━━━━━ Given data ━━━━━

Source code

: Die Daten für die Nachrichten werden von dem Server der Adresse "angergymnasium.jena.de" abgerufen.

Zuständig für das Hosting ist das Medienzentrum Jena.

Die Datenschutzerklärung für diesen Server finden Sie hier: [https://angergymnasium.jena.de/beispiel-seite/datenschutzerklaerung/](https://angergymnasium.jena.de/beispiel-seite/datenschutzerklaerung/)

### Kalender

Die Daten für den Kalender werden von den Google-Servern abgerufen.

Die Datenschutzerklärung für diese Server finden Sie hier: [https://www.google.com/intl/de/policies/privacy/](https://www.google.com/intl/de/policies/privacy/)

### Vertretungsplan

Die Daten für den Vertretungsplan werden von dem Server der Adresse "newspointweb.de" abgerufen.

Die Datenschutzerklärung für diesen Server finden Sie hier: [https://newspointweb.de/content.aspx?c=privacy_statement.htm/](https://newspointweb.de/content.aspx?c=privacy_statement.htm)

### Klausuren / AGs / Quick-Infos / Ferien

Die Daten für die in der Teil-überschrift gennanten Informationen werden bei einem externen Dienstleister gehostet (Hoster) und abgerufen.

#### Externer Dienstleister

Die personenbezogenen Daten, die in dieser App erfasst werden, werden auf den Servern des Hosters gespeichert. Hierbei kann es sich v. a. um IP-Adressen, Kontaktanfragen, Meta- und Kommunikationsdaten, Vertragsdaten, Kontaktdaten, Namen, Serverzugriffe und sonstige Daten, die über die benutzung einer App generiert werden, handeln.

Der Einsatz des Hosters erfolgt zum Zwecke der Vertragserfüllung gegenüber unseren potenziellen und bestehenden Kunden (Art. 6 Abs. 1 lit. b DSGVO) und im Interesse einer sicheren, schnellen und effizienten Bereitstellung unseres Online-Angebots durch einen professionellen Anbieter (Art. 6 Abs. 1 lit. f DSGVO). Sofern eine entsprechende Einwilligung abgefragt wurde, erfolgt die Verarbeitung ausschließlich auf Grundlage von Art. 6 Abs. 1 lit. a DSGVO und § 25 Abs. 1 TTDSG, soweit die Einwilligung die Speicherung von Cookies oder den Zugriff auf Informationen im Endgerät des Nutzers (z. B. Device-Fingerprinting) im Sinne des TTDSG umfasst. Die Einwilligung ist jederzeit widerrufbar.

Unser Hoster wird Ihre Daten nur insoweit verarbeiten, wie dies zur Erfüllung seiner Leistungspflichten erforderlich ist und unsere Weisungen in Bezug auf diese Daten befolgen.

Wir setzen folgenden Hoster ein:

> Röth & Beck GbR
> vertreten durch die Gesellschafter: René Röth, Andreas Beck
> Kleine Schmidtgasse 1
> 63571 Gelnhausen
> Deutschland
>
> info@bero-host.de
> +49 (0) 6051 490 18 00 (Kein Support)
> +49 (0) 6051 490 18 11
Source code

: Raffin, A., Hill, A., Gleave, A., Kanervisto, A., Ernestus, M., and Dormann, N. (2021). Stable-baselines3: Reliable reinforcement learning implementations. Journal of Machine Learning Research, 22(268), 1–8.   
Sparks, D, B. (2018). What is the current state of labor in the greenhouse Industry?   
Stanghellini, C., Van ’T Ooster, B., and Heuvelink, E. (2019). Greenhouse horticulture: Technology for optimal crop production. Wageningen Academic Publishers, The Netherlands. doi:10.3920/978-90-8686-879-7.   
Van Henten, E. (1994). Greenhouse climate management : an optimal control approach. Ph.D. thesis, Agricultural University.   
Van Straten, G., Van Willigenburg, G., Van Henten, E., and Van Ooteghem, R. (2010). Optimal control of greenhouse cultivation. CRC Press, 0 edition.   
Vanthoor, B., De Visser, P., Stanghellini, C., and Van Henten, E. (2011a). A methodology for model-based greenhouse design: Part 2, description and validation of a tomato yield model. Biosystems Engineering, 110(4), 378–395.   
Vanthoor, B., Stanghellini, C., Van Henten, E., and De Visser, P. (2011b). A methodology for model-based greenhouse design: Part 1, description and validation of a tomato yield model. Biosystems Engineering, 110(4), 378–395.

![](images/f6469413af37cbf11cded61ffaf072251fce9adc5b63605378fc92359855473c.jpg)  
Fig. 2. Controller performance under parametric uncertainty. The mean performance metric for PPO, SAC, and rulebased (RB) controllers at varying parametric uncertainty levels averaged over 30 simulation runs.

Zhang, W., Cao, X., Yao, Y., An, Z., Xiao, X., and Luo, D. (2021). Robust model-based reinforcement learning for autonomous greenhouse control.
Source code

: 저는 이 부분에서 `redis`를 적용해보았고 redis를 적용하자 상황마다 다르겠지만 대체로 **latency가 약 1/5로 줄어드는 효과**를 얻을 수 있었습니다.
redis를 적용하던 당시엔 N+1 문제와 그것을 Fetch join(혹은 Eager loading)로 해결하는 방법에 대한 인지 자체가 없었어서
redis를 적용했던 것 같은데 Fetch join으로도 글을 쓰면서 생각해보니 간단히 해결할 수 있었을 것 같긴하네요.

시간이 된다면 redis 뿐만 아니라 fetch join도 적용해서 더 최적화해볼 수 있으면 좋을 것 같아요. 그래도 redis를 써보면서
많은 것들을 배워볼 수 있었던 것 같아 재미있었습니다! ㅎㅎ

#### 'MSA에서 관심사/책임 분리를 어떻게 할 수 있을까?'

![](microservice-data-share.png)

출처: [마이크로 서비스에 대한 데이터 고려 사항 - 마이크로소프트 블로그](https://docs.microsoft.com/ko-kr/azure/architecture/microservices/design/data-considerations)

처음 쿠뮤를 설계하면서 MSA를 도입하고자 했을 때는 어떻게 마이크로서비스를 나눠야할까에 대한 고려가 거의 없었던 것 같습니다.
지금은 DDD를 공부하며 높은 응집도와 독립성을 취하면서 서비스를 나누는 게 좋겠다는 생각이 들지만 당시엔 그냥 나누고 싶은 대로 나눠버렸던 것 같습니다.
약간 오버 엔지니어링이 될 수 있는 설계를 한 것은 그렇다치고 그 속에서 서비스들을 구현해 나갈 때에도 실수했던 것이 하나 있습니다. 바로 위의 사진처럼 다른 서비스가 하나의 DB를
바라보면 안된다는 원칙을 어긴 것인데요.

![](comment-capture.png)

━━━━━

== What you will do ==
Repeat the data exactly. Omit nothing.

== Response to the exercise ==
Source code

: Die Daten für die Nachrichten werden von dem Server der Adresse "angergymnasium.jena.de" abgerufen.

Zuständig für das Hosting ist das Medienzentrum Jena.

Die Datenschutzerklärung für diesen Server finden Sie hier: [https://angergymnasium.jena.de/beispiel-seite/datenschutzerklaerung/](https://angergymnasium.jena.de/beispiel-seite/datenschutzerklaerung/)

### Kalender

Die Daten für den Kalender werden von den Google-Servern abgerufen.

Die Datenschutzerklärung für diese Server finden Sie hier: [https://www.google.com/intl/de/policies/privacy/](https://www.google.com/intl/de/policies/privacy/)

### Vertretungsplan

Die Daten für den Vertretungsplan werden von dem Server der Adresse "newspointweb.de" abgerufen.

Die Datenschutzerklärung für diesen Server finden Sie hier: [https://newspointweb.de/content.aspx?c=privacy_statement.htm/](https://newspointweb.de/content.aspx?c=privacy_statement.htm)

### Klausuren / AGs / Quick-Infos / Ferien

Die Daten für die in der Teil-überschrift gennanten Informationen werden bei einem externen Dienstleister gehostet (Hoster) und abgerufen.

#### Externer Dienstleister

Die personenbezogenen Daten, die in dieser App erfasst werden, werden auf den Servern des Hosters gespeichert. Hierbei kann es sich v. a. um IP-Adressen, Kontaktanfragen, Meta- und Kommunikationsdaten, Vertragsdaten, Kontaktdaten, Namen, Serverzugriffe und sonstige Daten, die über die benutzung einer App generiert werden, handeln.

Der Einsatz des Hosters erfolgt zum Zwecke der Vertragserfüllung gegenüber unseren potenziellen und bestehenden Kunden (Art. 6 Abs. 1 lit. b DSGVO) und im Interesse einer sicheren, schnellen und effizienten Bereitstellung unseres Online-Angebots durch einen professionellen Anbieter (Art. 6 Abs. 1 lit. f DSGVO). Sofern eine entsprechende Einwilligung abgefragt wurde, erfolgt die Verarbeitung ausschließlich auf Grundlage von Art. 6 Abs. 1 lit. a DSGVO und § 25 Abs. 1 TTDSG, soweit die Einwilligung die Speicherung von Cookies oder den Zugriff auf Informationen im Endgerät des Nutzers (z. B. Device-Fingerprinting) im Sinne des TTDSG umfasst. Die Einwilligung ist jederzeit widerrufbar.

Unser Hoster wird Ihre Daten nur insoweit verarbeiten, wie dies zur Erfüllung seiner Leistungspflichten erforderlich ist und unsere Weisungen in Bezug auf diese Daten befolgen.

Wir setzen folgenden Hoster ein:

> Röth & Beck GbR
> vertreten durch die Gesellschafter: René Röth, Andreas Beck
> Kleine Schmidtgasse 1
> 63571 Gelnhausen
> Deutschland
>
> info@bero-host.de
> +49 (0) 6051 490 18 00 (Kein Support)
> +49 (0) 6051 490 18 11
Source code

: Raffin, A., Hill, A., Gleave, A., Kanervisto, A., Ernestus, M., and Dormann, N. (2021). Stable-baselines3: Reliable reinforcement learning implementations. Journal of Machine Learning Research, 22(268), 1–8.   
Sparks, D, B. (2018). What is the current state of labor in the greenhouse Industry?   
Stanghellini, C., Van ’T Ooster, B., and Heuvelink, E. (2019). Greenhouse horticulture: Technology for optimal crop production. Wageningen Academic Publishers, The Netherlands. doi:10.3920/978-90-8686-879-7.   
Van Henten, E. (1994). Greenhouse climate management : an optimal control approach. Ph.D. thesis, Agricultural University.   
Van Straten, G., Van Willigenburg, G., Van Henten, E., and Van Ooteghem, R. (2010). Optimal control of greenhouse cultivation. CRC Press, 0 edition.   
Vanthoor, B., De Visser, P., Stanghellini, C., and Van Henten, E. (2011a). A methodology for model-based greenhouse design: Part 2, description and validation of a tomato yield model. Biosystems Engineering, 110(4), 378–395.   
Vanthoor, B., Stanghellini, C., Van Henten, E., and De Visser, P. (2011b). A methodology for model-based greenhouse design: Part 1, description and validation of a tomato yield model. Biosystems Engineering, 110(4), 378–395.

![](images/f6469413af37cbf11cded61ffaf072251fce9adc5b63605378fc92359855473c.jpg)  
Fig. 2. Controller performance under parametric uncertainty. The mean performance metric for PPO, SAC, and rulebased (RB) controllers at varying parametric uncertainty levels averaged over 30 simulation runs.

Zhang, W., Cao, X., Yao, Y., An, Z., Xiao, X., and Luo, D. (2021). Robust model-based reinforcement learning for autonomous greenhouse control.
Source code

: 저는 이 부분에서 `redis`를 적용해보았고 redis를 적용하자 상황마다 다르겠지만 대체로 **latency가 약 1/5로 줄어드는 효과**를 얻을 수 있었습니다.
redis를 적용하던 당시엔 N+1 문제와 그것을 Fetch join(혹은 Eager loading)로 해결하는 방법에 대한 인지 자체가 없었어서
redis를 적용했던 것 같은데 Fetch join으로도 글을 쓰면서 생각해보니 간단히 해결할 수 있었을 것 같긴하네요.

시간이 된다면 redis 뿐만 아니라 fetch join도 적용해서 더 최적화해볼 수 있으면 좋을 것 같아요. 그래도 redis를 써보면서
많은 것들을 배워볼 수 있었던 것 같아 재미있었습니다! ㅎㅎ

#### 'MSA에서 관심사/책임 분리를 어떻게 할 수 있을까?'

![](microservice-data-share.png)

출처: [마이크로 서비스에 대한 데이터 고려 사항 - 마이크로소프트 블로그](https://docs.microsoft.com/ko-kr/azure/architecture/microservices/design/data-considerations)

처음 쿠뮤를 설계하면서 MSA를 도입하고자 했을 때는 어떻게 마이크로서비스를 나눠야할까에 대한 고려가 거의 없었던 것 같습니다.
지금은 DDD를 공부하며 높은 응집도와 독립성을 취하면서 서비스를 나누는 게 좋겠다는 생각이 들지만 당시엔 그냥 나누고 싶은 대로 나눠버렸던 것 같습니다.
약간 오버 엔지니어링이 될 수 있는 설계를 한 것은 그렇다치고 그 속에서 서비스들을 구현해 나갈 때에도 실수했던 것이 하나 있습니다. 바로 위의 사진처럼 다른 서비스가 하나의 DB를
바라보면 안된다는 원칙을 어긴 것인데요.

![](comment-capture.png)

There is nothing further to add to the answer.